Exercise directions. In the forum thread about Bumper Boy bird baskets, how far and how high did a duck fly when Roger Perry's launcher ejected it?

Page excerpt.
============================================================

# Bumper Boy Bird Basket



## RN (Feb 10, 2006)

Anyone tried one of these bird baskets? Was wondering if they work as claimed. Being able to launcha bird with my BB would be a great help. Thanks for any info.


----------



## Roger Perry (Nov 6, 2003)

I had three 4 shooters with the bumper boy bird baskets. When the transmitter was pressed both the basket and bird were ejected. A duck flew about 10 yards and about 6 feet in the air. The basket flew with a little less height and distance.


----------



## RN (Feb 10, 2006)

Roger thanks,
Sounds as though that may not be enough height if a dead duck is only getting up about 6'.


----------



## badbullgator (Dec 20, 2004)

I friend had them and they were useless as tits on a bull.


----------



## RN (Feb 10, 2006)

They sounded to good to be true, glad I didn't buy one, got a clue when I saw someone trying sell them as new for 1/2 of what they cost.


----------



## Wayne Dibbley (Jul 20, 2005)

*I had success and like them!*

We use a couple 4 shooters and I have bird baskets for one.

I used a stake in front of the machine to attache the lines to, and used them with both dead and live pigeons.

For walk ups, some upland work, and for putting live pigeons out on marks I like them a lot, especially nice when we have more than one dog to use.

They are a bit labour intensive and a baskt that had a bottom and mesh instead of just the strap would faciliate a faster way to load the live pigeons... 

I couldn't say what we were getting for height on dead birds, but on live birds that get even a short flight off the launch the dogs got good marks and success.

Setting up the lines correctly is all important and on a few instances line tangles chopped the launch short - which sucked.

There are times where I will continue to them.

Wayne Dibbley


----------

============================================================

Record excerpts.
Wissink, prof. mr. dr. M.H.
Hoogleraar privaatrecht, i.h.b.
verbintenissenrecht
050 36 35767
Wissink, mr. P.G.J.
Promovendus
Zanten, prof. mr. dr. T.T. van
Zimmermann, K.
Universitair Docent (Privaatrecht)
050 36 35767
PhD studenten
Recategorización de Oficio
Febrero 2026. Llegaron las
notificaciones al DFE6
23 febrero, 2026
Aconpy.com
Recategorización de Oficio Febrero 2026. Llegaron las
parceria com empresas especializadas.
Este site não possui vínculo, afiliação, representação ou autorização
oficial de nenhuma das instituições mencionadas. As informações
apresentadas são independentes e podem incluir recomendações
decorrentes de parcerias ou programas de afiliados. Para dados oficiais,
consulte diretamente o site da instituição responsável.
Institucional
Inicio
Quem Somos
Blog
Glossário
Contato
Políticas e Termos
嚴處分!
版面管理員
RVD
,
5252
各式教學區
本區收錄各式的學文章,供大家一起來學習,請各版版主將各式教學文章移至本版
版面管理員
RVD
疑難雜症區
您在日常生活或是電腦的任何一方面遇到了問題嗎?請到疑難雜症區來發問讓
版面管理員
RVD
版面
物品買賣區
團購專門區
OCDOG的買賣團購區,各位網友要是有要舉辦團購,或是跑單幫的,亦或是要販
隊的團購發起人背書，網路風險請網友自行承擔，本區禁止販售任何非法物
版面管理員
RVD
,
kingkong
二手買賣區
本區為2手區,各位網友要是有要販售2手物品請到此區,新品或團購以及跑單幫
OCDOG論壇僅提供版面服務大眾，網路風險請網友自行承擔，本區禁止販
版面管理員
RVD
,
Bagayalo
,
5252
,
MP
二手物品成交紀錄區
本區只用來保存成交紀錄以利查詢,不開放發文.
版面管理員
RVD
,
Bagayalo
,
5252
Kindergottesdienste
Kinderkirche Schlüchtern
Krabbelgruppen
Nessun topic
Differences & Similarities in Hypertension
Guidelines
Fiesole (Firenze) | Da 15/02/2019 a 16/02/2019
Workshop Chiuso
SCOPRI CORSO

============================================================

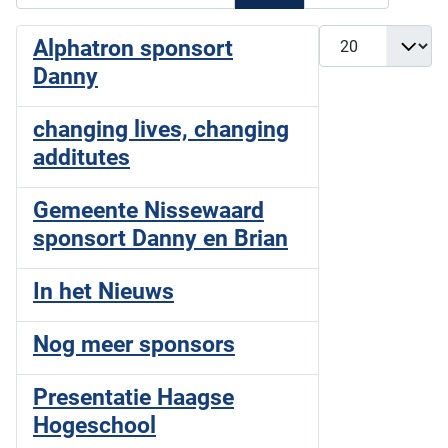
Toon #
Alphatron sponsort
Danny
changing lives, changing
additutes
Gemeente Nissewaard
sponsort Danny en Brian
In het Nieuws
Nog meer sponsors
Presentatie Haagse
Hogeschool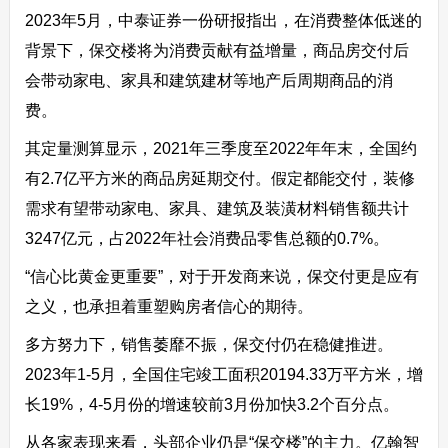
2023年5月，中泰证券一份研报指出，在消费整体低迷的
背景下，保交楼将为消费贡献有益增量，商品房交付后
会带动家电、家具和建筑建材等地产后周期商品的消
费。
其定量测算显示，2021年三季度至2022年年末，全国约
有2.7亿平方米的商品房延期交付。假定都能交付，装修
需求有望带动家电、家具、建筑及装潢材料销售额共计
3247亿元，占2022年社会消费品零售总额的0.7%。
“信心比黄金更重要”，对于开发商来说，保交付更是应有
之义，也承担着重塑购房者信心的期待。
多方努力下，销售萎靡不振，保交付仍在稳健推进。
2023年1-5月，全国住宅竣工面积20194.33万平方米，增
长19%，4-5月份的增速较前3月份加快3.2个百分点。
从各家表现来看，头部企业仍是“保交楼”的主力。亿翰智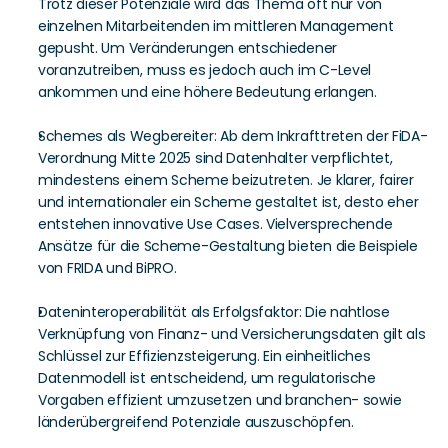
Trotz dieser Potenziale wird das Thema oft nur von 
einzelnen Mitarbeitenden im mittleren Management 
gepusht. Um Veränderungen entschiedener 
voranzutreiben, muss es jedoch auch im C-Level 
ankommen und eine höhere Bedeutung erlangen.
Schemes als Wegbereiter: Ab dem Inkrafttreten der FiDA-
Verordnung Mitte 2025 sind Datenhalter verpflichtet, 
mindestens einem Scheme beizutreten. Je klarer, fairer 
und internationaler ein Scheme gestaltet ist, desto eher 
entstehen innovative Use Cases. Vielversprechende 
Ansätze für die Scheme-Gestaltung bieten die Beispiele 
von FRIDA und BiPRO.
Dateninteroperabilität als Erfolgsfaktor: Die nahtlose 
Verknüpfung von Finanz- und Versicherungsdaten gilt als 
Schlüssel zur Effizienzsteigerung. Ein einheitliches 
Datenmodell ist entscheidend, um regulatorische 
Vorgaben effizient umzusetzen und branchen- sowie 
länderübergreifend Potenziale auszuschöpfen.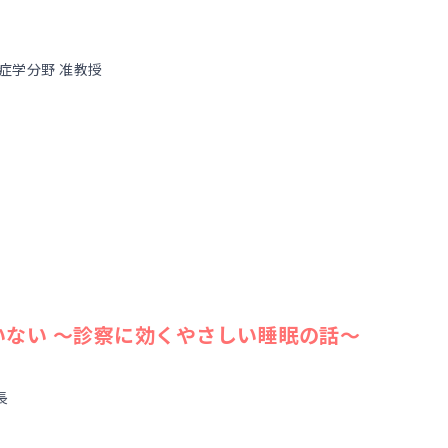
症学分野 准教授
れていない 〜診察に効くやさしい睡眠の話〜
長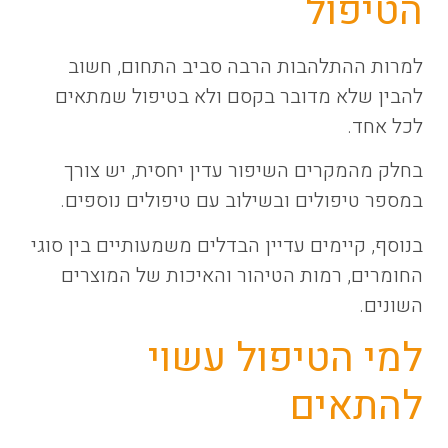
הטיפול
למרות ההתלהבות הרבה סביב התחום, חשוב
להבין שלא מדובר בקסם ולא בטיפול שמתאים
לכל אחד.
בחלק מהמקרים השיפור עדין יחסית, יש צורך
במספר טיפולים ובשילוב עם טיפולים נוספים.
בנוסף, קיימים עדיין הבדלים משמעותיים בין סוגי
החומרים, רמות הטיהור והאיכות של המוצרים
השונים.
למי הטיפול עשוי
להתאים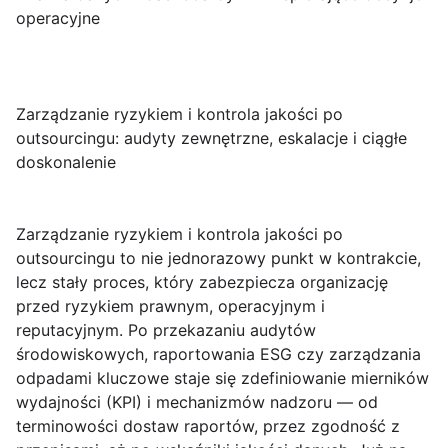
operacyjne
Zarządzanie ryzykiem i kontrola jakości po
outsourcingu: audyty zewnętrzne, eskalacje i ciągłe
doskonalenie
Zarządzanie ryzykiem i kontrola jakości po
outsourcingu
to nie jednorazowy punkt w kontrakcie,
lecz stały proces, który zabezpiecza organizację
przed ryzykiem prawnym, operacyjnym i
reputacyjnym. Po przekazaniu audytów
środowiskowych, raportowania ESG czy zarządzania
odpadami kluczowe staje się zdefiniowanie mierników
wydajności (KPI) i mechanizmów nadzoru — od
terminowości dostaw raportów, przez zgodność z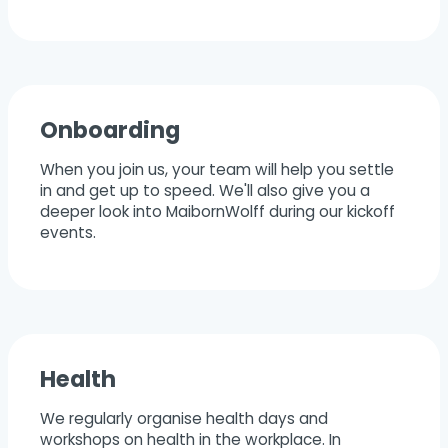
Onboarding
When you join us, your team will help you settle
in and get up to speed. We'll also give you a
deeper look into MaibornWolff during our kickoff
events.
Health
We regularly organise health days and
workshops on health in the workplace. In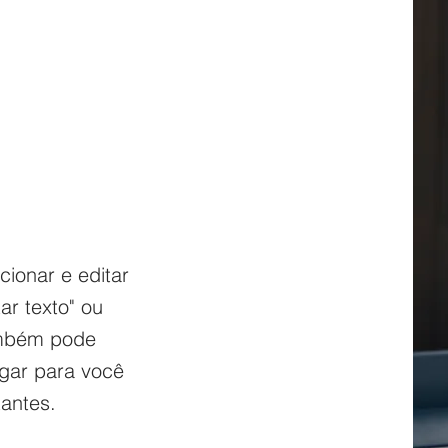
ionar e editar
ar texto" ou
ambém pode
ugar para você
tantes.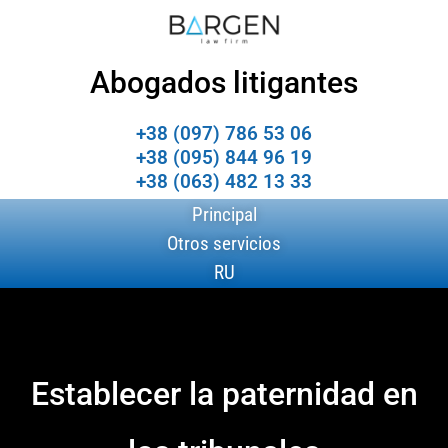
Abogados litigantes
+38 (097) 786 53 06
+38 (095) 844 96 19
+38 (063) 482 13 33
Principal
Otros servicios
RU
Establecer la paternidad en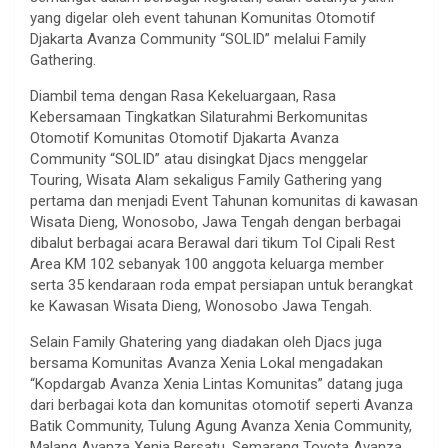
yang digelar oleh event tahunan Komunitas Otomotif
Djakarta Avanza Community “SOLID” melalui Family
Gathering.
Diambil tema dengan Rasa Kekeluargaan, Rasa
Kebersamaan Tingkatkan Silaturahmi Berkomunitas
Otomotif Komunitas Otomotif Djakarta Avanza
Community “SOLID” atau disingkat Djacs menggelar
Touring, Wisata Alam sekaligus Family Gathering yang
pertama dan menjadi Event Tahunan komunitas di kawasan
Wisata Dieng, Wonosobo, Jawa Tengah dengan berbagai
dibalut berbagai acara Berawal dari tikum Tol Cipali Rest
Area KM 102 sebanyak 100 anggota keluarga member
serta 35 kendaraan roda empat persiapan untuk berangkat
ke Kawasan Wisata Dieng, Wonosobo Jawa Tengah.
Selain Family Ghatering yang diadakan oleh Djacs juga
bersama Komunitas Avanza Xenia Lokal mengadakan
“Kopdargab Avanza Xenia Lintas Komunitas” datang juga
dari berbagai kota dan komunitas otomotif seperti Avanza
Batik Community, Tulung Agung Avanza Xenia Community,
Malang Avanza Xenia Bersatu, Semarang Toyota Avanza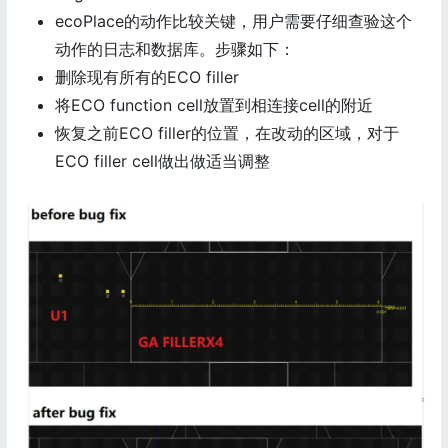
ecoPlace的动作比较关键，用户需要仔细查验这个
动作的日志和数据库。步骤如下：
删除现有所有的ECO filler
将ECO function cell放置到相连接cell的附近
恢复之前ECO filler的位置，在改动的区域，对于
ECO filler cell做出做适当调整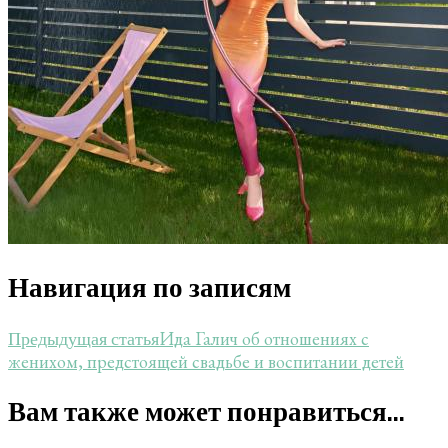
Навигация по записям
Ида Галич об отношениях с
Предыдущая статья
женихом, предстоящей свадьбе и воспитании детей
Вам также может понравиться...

============================================================

Solution for this problem. About 10 yards, and about 6 feet in the air.